Всё, всё, всё. Теперь я доказал на деле, что умею не хуже вас поучать/вещать/исповедоваться (ненужное зачеркните). Вернемся к менее мрачной теме, к самоопределению нации. Тут нам тоже придется начать издалека. Несколько лет назад в одной популярной брошюрке[52]меня (вместе с Морисом Дантеком, Филиппом Мюрэ и некоторыми другими) причислили к неореакционерам. Сначала меня это позабавило. Но через пару недель я почувствовал себя уязвленным. Не потому, что прослыть реакционером считается позорным, — это дурацкий предрассудок. А потому, что любое слово несет определенную смысловую нагрузку. Реакционер — это человек, поклоняющийся прежнему устройству общества, уверенный, что прошлое можно вернуть, отстаивающий его незыблемость.

Моя же навязчивая идея, единственная, неотступная — она проходит через каждый мой роман — заключается в том, что процесс деградации, разрушения, вырождения, стоит ему начаться, становится абсолютно необратимым. Все потеряно: дружба, семья, любовь. Распадается любой социум, разлагается общество в целом. В моих книгах нет места раскаянию, прощению, возможности все начать заново. Нравственные ценности утрачены безвозвратно, окончательно, навсегда. Таков закон природы, всеобщий, вечный закон, что распространяется на живые существа и неодушевленные предметы. Закон энтропии в буквальном смысле слова. Если веришь в неотвратимость распада, упадка, отмирания, не может быть и речи ни о какой реакции, ни о каком возвращении к прежнему. При таком образе мысли нельзя стать реакционером, зато по логике вещей становишься консерватором. Знаешь, что лучше уж сохранить, «законсервировать» ныне существующее, пусть себе теплится худо-бедно, нежели проводить опасные опыты с неведомым результатом. Надежды мало, опасностей полно, склоняешься к пессимизму, грустишь, зато лучше уживаешься с людьми и легче переносишь повседневность.
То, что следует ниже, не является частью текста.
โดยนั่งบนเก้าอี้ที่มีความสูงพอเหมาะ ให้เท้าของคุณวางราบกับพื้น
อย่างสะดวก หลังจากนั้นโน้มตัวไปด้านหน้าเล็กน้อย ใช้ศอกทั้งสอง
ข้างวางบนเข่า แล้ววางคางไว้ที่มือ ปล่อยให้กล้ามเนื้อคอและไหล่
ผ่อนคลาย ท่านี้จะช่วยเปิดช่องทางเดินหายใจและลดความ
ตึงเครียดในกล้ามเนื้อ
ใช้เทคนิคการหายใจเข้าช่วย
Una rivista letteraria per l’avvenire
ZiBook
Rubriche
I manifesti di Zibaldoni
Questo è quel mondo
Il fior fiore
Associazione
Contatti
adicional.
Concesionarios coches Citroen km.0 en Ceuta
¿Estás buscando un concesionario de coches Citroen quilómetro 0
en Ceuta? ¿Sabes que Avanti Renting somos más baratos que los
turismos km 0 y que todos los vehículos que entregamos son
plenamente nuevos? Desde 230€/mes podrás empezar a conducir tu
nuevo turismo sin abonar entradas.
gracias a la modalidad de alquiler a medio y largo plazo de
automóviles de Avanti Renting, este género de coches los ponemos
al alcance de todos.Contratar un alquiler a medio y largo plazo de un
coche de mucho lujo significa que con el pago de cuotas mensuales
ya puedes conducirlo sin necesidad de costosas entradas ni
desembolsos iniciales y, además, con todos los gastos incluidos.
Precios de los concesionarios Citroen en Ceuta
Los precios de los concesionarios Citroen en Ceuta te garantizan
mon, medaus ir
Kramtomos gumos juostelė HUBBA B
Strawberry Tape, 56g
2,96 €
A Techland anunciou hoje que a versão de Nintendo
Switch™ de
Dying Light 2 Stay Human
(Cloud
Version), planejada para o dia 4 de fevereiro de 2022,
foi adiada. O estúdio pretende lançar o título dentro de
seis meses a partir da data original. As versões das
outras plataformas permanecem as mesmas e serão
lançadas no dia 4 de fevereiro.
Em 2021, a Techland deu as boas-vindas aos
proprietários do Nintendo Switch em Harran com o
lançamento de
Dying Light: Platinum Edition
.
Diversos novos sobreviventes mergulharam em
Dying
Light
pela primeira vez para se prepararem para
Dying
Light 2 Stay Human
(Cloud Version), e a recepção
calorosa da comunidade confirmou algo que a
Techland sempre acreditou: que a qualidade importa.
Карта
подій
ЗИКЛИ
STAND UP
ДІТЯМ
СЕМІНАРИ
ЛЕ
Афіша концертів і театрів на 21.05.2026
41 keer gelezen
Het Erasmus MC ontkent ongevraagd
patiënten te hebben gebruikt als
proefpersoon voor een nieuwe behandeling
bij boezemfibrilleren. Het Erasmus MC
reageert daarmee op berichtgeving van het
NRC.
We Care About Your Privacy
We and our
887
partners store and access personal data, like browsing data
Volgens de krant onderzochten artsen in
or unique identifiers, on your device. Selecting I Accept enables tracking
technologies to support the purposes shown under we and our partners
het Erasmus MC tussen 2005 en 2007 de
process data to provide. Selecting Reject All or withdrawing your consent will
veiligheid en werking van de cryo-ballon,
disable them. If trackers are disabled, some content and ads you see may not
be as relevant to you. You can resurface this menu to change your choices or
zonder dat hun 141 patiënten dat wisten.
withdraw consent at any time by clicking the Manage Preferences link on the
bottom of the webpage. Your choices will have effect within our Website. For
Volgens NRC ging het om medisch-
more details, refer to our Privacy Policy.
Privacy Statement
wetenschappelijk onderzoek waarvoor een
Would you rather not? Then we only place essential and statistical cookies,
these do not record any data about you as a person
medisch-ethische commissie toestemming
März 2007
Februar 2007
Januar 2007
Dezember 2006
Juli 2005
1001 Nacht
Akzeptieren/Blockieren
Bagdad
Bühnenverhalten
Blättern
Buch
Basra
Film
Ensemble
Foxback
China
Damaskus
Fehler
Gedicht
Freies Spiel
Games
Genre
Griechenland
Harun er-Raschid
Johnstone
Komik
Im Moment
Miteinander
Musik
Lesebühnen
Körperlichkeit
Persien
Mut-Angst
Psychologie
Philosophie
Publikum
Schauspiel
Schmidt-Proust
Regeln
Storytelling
Больше всего меня удручало то, что Даниель Линденберг, назвав меня реакционером, тем самым расписался в полнейшем непонимании моего творчества. Я даже задумался: а вдруг я никудышный писатель? Потом успокоился: нет, наверное, это он никудышный читатель (а может быть, Линденберг и вовсе не читал моих книг, судил о них по аннотациям). В который раз проглядев чудесную статью Филиппа Мюрэ об «Элементарных частицах» под названием «Все предвещает скорую кончину», я совсем утешился.

 

Итак, все рано или поздно рассыпается в прах, в том числе идеи, мыслеформы. Французского патриотизма, национального самосознания больше нет. Они давно истлели. Могу даже назвать точную дату их смерти: 1917 год, когда в армии из-за чрезмерных потерь начались бунты.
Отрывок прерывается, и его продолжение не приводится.